What is a CV?

CV is short for Curriculum Vitae, which is a Latin phrase which loosely translates to ‘the course of my life’. A CV is a concise document that summarises an individual’s education, skills and experience.

Importance of a CV?

In most situations, a CV is the first contact an individual would have with their prospective employer and it is their chance to make a good first impression. A CV is used to show prospective employers why they should hire you and what you can bring to the organisation. It is ultimately your personal marketing tool.

How do I create a good CV?

There are no strict rules for creating a winning CV as each job is different and each employer would be looking for different things. CV writing etiquette also changes over time, so it is advisable to keep your CV updated and tailed to each job that you apply for. However a standard CV in the UK should be no longer than two sides of A4.

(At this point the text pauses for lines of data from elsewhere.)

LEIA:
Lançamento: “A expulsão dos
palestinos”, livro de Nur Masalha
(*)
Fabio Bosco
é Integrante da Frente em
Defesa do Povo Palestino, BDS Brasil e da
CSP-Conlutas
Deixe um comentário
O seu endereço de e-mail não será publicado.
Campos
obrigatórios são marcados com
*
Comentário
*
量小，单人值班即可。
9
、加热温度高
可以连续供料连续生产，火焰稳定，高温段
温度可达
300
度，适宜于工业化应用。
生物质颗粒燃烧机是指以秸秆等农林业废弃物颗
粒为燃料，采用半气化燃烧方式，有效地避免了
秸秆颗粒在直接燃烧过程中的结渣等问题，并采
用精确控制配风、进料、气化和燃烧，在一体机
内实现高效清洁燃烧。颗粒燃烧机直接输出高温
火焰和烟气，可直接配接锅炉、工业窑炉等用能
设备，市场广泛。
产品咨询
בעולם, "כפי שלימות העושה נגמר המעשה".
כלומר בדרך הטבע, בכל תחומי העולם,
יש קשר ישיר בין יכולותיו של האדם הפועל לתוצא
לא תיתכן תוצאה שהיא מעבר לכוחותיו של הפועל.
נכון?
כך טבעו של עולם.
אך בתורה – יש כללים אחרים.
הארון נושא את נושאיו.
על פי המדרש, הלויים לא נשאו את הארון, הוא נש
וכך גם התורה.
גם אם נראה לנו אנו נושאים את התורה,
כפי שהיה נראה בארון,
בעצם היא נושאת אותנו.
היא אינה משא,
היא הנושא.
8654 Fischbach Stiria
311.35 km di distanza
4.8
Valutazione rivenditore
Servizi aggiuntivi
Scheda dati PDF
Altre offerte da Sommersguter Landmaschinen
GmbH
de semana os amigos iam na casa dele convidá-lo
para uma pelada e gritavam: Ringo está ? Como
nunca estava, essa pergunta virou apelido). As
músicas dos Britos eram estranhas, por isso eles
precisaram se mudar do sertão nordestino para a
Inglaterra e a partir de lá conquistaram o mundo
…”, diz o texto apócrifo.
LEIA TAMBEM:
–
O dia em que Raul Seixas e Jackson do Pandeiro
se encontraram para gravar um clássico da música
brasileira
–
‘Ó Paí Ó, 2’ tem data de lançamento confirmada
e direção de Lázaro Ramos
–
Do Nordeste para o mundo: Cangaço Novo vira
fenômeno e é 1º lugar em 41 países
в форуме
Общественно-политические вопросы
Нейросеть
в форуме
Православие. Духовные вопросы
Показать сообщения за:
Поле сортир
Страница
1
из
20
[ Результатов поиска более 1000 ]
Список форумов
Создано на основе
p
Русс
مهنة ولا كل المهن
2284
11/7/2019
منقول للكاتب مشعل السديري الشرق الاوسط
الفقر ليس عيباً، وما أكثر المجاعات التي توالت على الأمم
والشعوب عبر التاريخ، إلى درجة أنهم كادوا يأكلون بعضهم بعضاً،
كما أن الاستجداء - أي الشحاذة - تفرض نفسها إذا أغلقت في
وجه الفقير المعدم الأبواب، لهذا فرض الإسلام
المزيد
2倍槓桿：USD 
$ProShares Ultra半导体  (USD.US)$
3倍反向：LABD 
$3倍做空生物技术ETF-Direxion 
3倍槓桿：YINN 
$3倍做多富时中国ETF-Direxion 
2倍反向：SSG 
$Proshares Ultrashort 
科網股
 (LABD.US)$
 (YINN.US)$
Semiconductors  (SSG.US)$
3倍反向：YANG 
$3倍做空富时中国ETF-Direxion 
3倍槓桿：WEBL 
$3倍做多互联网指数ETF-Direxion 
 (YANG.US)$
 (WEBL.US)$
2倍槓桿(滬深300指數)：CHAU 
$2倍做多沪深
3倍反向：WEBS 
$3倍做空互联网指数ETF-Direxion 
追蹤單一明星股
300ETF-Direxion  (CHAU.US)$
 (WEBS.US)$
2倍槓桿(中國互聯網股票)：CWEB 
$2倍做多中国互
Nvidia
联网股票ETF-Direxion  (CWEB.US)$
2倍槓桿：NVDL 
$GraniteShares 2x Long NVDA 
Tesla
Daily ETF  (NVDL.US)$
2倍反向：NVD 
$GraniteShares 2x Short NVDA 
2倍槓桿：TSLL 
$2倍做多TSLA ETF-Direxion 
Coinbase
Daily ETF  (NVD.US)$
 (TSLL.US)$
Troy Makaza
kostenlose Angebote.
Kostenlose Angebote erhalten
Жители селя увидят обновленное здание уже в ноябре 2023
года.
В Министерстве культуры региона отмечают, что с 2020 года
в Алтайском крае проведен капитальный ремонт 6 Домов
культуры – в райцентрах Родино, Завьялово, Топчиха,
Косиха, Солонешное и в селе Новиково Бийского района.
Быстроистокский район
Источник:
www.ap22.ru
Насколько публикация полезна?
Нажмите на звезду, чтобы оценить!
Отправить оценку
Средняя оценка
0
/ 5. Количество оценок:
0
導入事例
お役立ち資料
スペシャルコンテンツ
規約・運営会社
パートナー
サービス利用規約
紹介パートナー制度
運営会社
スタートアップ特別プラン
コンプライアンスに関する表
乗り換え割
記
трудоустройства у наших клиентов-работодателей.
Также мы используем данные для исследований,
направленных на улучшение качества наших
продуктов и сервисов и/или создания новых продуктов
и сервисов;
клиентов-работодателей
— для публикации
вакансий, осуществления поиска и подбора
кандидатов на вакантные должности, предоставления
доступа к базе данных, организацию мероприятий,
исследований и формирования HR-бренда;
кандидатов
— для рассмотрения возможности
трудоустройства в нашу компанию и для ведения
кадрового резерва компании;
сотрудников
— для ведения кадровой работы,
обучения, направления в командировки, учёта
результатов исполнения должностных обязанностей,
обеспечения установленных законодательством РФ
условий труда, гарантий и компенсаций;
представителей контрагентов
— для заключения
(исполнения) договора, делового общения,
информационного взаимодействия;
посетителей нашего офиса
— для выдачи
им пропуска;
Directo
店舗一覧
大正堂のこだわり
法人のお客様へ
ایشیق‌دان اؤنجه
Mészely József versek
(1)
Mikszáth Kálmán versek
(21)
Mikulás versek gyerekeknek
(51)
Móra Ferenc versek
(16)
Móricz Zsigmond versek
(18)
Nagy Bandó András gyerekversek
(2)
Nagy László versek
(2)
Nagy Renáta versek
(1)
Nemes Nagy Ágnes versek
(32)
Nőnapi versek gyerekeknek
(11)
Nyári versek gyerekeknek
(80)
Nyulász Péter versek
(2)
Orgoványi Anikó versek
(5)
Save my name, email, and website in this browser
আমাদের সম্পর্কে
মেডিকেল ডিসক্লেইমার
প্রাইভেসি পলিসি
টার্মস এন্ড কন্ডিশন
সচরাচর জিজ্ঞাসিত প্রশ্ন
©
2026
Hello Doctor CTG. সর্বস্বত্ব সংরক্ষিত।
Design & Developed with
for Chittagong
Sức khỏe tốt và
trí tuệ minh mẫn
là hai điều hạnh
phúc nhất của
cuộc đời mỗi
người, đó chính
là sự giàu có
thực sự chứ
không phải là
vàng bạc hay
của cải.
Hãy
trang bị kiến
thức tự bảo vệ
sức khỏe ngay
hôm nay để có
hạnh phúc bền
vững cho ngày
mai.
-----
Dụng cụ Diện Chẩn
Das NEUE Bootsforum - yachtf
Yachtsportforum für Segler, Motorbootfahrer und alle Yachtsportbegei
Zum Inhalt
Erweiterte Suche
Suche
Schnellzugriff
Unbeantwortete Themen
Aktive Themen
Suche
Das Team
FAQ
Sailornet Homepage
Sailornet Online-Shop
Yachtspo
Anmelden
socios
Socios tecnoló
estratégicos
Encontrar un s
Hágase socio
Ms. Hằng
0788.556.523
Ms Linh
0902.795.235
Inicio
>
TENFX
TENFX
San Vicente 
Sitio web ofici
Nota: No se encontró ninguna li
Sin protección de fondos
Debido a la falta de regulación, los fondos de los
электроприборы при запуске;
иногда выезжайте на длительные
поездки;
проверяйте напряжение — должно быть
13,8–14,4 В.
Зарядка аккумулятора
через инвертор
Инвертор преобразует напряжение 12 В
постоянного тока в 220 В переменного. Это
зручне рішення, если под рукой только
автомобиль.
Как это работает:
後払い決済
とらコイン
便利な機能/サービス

What information to include in your CV?

  • Personal Details: Include your full name, home address, mobile number and email address. Make sure these are clearly presented at the top of your CV. Some individuals like to include their date of birth or a photograph, but this is not necessary for most roles.
  • Personal Statement: This is your chance to shine and capture the readers attention. A personal statement is a concise profile of you that highlights your key attributes or reasons for deciding to work in a particular field. Pick out a few relevant achievements and skills that articulate your career aims. It must focus on the sector and role you are applying to.
  • Work Experience: When writing about your work history, only list experiences that are relevant to the role you are apply for. You CV should highlight you as the strongest candidate for the role.
  • Education – Your educational experience and achievements should be listed here with the most recent first, along with dates, the type of qualification and/or the grade you achieved.
  • Skills and achievements – This is where you talk about the IT packages you can use and the foreign languages you can speak. Whatever you list should be relevant to the job role.
  • Interests – Mentioning interests and hobbies is not a necessity. However, this can sometimes help you stand out from other applicants. You should list interests that portray a range of transferable skills and paint you in the best possible light.
  • Reference – You do not need to provide the names of references within your CV, but you should mention if they can be provided with the following statement ‘references available upon request’.